Java exploit information

The recent highly publicized Java exploit has produced much concern and confusion.

The exploit only affects updates of Oracle Java 7 before Update 11.  Java 6 is not vulnerable to this exploit, and neither is Java 7 Update 11 (and, presumably, future, later versions).

All major web browsers have taken it upon themselves to block the loading of any vulnerable versions of the Java plug-in.  Some things of note that might be affected at Wesleyan are:

  • The multiple-upload feature of Wesfiles may not be available.
  • The automatic installer for Cisco AnyConnect VPN software that is  available at <https://webvpn.wesleyan.edu> may not work at all.
  • A workaround is to download and install the software directly as the client itself does *not* rely on Java in any way,  only the web-based self-installer.

Things to do:

  • Nothing if you do not have Java 7 installed; many Wesleyan-owned computers have Java 6, as much Java software is still incompatible with Java 7.  To find out what Java version you have go here and make sure you click Allow when the browser asks you to enable Java to run the test.
  • Regardless of Java version, you can download the latest version of Java 6 and/or Java 7 and install it.
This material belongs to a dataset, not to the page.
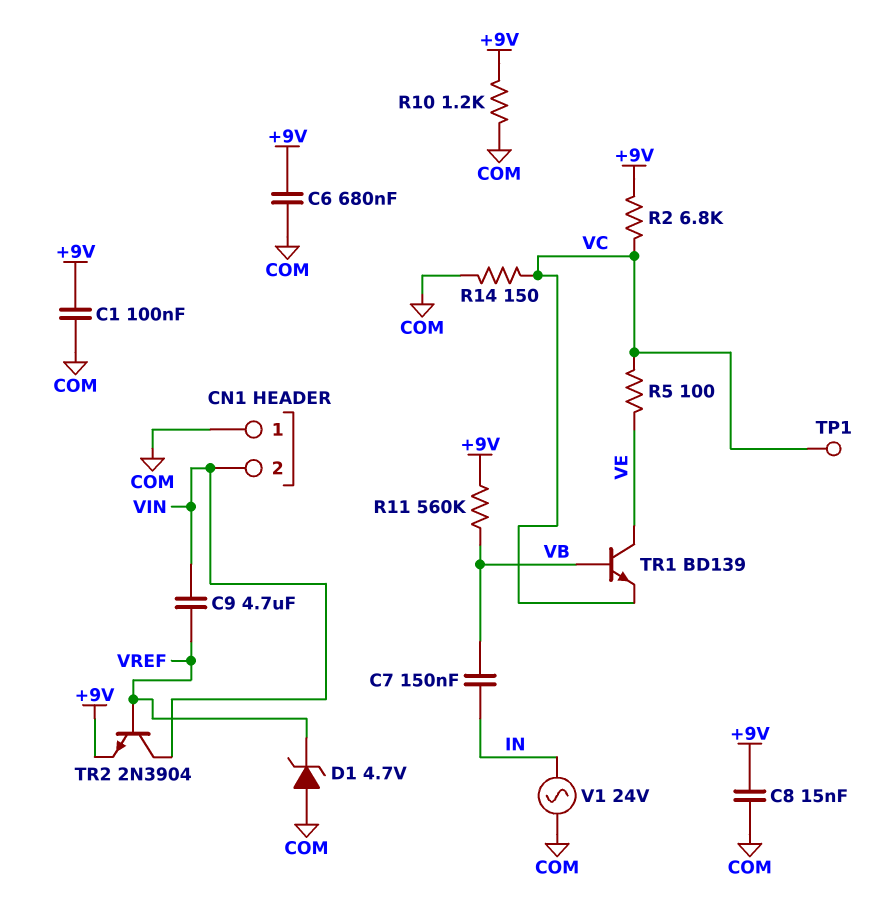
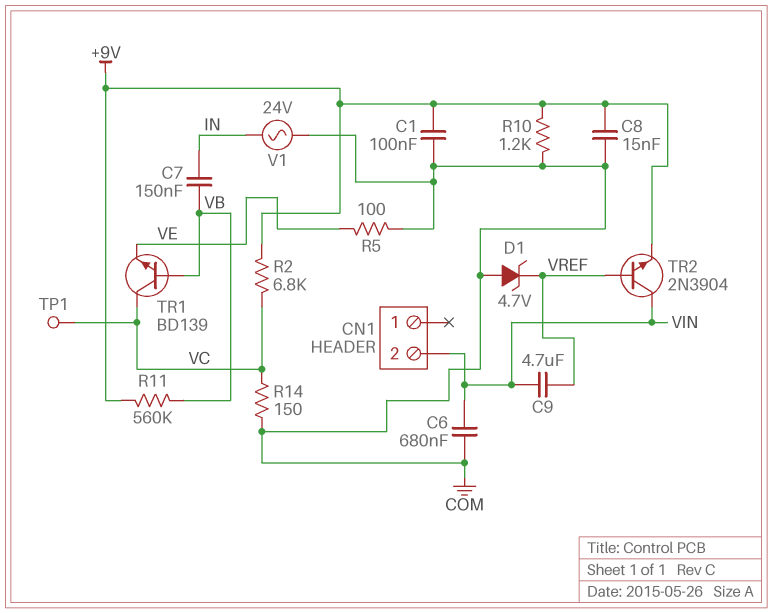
C6: 680nF (+9V, COM) -> 680nF (COM, VIN)
CN1 pin 1: COM -> none
R5: 100 (VC, VE) -> 100 (COM, VE)
TR1: NPN BD139 (B VB, C VE, E VC) -> NPN BD139 (B VB, C VC, E VE)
If the browser has blocked a previous, insecure version of the Java plug-in, it should automatically re-enable it upon detecting the new, safe version.  You can test the function of the Java plug-in here:  https://www.java.com/en/download/installed.jsp

If the browser seems to still have disabled it, see the following page for instructions on how to re-enable it:  https://www.java.com/en/download/help/enable_browser.xml

Note that “Java 7” is the same thing as “Java 1.7” or “JRE 1.7”, and “Java 6” is the same thing as “Java 1.6” or “JRE 1.6”.   Java installers or error messages will occasionally refer to themselves using the “1.*” nomenclature.